15 Comments leave one →
  1. lindabadham permalink
    December 29, 2012 12:49 pm



  2. catwhispurrer permalink
    December 29, 2012 1:05 pm

    Declawing is the equivalent of chopping off one’s fingertips along with the nail. If this is an unacceptable thing to do to humans, why should it be allowed for cats when it is clearly MUTILATION? This also takes away the cat’s ability to defend itself, affects its balance, personality, well being and sociability. Because there are so many alternatives, this is wrong on many levels. If it is done at all, it would have to be the last resort before euthanizing a truly dangerous psycho kitty, the lesser of two evils..


  3. December 29, 2012 2:55 pm

    email sent and shared in several places thanks Stacey i am so against declawing of cats it makes me as mad as when they clip birds wings its wrong cruel and inhumane


  4. karenlyonskalmenson permalink
    December 29, 2012 4:48 pm

    my paws hurts so much,
    they do not feel the same,
    i cannot grasp, i am not
    in the cat game.
    walking feels funny,
    jumping so hard.
    what happened to me,
    why was i dealt this
    cruel card?

    every declawed cat!


  5. jacqui Gill permalink
    December 31, 2012 4:05 pm

    And so if ONE of your defence mechanisms was forcibly withdrawn, YOU’D be totally at ease with that would you??? This insane activity needs to be stopped. Surely there are other things this Vetinary outfit could and should be teaching students. How about de-sexing humanely for one. I am disgusted at these Ethic,, mind you, can’t complain about them having ANY AT ALL, cause they don’t !!!


  6. Tina Dior permalink
    January 3, 2013 7:25 pm

    cruel, unnatural and unnecessary. Stop this now.
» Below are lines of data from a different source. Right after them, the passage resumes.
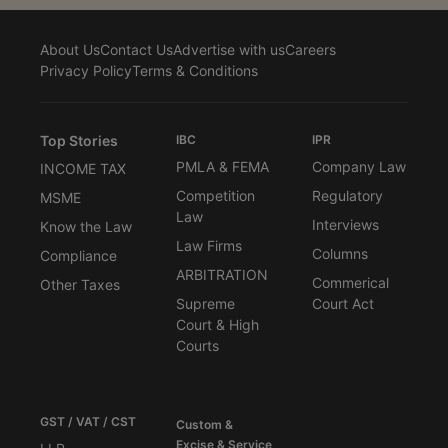
About Us
Contact Us
Advertise with us
Careers
Privacy Policy
Terms & Conditions
Top Stories
IBC
IPR
PMLA & FEMA
Company Law
INCOME TAX
Competition
Regulatory
MSME
Law
Interviews
Know the Law
Law Firms
Columns
Compliance
ARBITRATION
Commerical
Other Taxes
Supreme
Court Act
Court & High
Courts
GST / VAT / CST
Custom &
Excise & Service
  7. Kathy Weber permalink
    January 12, 2013 7:28 pm

    I have been reading Tufts U. School of Vet Med. cat newsletter, Catnip, for many years. I have learned a lot and I respect what you do. However, I was saddened when I saw that you promoted declawing cats as a possible way to handle destructive scratching. I have owned many cats and foster cats/kittens for the local humane society and done so for over 25 years. Early on (back in the 1980’s I did not know how awful and inhumane this procedure was and we front declawed our first two kittens. Looking back I feel horrible about having done that. In about the last 6 years, I have learned more and more about how cruel this is and what devastating effects it can have for the cat. I currently work and volunteer for a local humane society and see cat after cat turned in because they have been declawed and stop using the litter box or have become aggressive. We have stopped taking these cats in because all we can do is euthanize them and we refuse to do this anymore. We spend hours trying to educate people who want to adopt our cats/kittens about the cruelty of this practice. Many seem to listen to us. Others have their minds set. There are many options to deaing with claws and there should be laws against this hedious procedure. California is becoming a leader in outlawing declawing in some of its counties and has recently passed a bill prohibiting landlords from requiring their tenants to declaw their cats. I personally have changed the minds of a few landlords about requiring tenants to declaw cats adopted from our shelter. I could go on for paragraphs reguarding this issue. I would really appreciate seeing an article in your Catnip newsletter on the devastating effects of declawing and the humane ways of dealing with claws.
    Kathy Weber


    • January 12, 2013 8:30 pm

      Exceptional commentary and personal experience, Kathy. I hope you also emailed it to It used to be considered a routine procedure, I am so glad people, such as yourself, have been reeducated as to the cruelty involved. Thank you.